• _Cosa fare_
Indica per favore la data di chiusura della mostra Cubanismo, secondo l'articolo sulle mostre estive di Mattinata.

• _Estratto del documento_

''CUBANISMO'' a Mattinata

Diverse le mostre d'arte dell'estate mattinatese
10 Agosto 2004
Senza didascalia
Mai come quest'anno il programma estivo predisposto dall'assessorato alla Cultura e Turismo del Comune è zeppo di mostre. Oltre a quelle permanenti dei corredi funerari dauni ritrovati sul Monte Saraceno e delle orme del dinosauro impresse su lastre di pietra, sono numerose e di diversa tendenza le mostre di scultura o di pittura che in queste settimane si susseguono negli ambienti di Palazzo Mantuano o nelle sale del Museo. Dopo le sculture in legno di olivo di Matteo Guerra è ora la volta, a Palazzo Mantuano, di Cubanismo, ovvero Cuba a Mattinata o Mattinata cubana. Si tratta di una ventina di acrilici su tela di Massimo Amadesi, che dopo essere stati esposti nella sua Bologna, in altre importanti città italiane, e naturalmente a L'Havana, nella Biblioteca Nacional Josè Martin, arrivano nel centro turistico del Gargano. I colori forti e accecanti delle mattinate nell'isola caraibica presentano ai visitatori i momenti e i frammenti di quella quotidianità fatta di volti di donne, di uomini e di ragazzi di strada. Non mancano le cose e simboli di quell'isola, al centro tanto di passioni per la rivoluzione cubana quanto di condanne per il tolitarismo castrista. Dalle automobili bombate che si trovano oramai solo lì, alle vecchie motociclette, alle palme delle spiagge, fino allo sguardo fiero del Che o alla posa da arringatore di folle di Fidel Castro è un susseguirsi di immagini che hanno la forza di condurci fino a Cuba. Oltre a Cubanismo, che chiude il prossimo 13 agosto, altre occasioni per un tour artistico sono la personale di Pittura di Antonio Pacilli, che può essere visitata fino al 15 agosto nel museo civico, la personale di Fidelia Clemente dal 14 al 31 agosto a Palazzo Mantuano ed una collettiva di pittura curata dall'Accademia internazionale Il Convivio con opere di diversi artisti laziali e pugliesi, tra cui Laura Carone, Umberto Argentino e Franco Clary.

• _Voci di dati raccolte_
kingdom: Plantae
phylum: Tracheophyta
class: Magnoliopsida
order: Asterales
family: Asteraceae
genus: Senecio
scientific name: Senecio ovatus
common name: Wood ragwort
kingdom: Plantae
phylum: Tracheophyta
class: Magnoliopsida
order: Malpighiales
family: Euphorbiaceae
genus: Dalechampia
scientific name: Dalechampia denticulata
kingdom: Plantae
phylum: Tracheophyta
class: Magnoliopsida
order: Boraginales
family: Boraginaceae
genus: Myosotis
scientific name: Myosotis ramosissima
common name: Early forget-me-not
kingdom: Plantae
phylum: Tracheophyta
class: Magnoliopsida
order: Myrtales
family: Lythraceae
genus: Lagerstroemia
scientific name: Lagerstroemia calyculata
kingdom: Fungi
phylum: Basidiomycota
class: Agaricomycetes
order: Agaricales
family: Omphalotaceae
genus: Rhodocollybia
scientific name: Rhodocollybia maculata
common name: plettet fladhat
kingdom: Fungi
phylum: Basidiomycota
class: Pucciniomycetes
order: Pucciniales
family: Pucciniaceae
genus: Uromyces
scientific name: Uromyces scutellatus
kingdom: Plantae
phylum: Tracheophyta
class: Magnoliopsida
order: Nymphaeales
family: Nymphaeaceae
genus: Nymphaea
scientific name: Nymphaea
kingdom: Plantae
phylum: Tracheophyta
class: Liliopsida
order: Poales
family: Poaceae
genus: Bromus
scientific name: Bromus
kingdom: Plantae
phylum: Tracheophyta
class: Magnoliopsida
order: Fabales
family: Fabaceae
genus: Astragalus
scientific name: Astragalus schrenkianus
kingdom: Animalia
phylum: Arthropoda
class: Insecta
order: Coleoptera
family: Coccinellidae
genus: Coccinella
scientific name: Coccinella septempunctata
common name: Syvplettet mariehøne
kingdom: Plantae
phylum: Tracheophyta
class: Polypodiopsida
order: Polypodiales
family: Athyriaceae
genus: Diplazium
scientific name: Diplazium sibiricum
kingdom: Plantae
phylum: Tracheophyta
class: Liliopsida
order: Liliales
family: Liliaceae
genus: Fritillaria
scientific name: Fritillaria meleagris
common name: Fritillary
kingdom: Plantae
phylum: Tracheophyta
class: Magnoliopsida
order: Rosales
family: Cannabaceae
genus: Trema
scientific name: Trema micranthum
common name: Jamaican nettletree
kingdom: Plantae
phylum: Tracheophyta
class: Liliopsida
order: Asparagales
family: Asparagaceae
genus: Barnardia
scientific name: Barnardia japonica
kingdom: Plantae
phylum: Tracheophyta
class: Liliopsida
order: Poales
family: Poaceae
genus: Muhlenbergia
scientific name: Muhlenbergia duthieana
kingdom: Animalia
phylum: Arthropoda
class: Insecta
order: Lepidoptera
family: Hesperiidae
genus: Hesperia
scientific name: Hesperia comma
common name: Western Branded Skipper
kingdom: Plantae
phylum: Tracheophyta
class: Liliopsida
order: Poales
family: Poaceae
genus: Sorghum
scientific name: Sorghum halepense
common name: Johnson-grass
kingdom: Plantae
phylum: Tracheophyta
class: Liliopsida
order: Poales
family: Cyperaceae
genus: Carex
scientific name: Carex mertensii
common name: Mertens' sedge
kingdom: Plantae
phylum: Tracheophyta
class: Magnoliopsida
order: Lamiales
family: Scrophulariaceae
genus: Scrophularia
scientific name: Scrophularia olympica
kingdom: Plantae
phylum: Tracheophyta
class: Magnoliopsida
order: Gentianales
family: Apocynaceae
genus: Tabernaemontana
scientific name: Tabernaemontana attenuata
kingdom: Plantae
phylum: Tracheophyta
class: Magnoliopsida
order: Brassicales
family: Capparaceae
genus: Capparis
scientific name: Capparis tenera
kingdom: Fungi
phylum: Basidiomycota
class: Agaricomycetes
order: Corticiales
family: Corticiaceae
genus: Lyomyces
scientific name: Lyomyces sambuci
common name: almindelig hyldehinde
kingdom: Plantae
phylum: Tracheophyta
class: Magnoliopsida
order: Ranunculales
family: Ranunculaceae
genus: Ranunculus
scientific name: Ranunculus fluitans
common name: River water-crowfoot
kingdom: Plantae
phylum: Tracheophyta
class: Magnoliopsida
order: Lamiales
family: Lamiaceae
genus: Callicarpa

• _Risposta_
Il 13 agosto.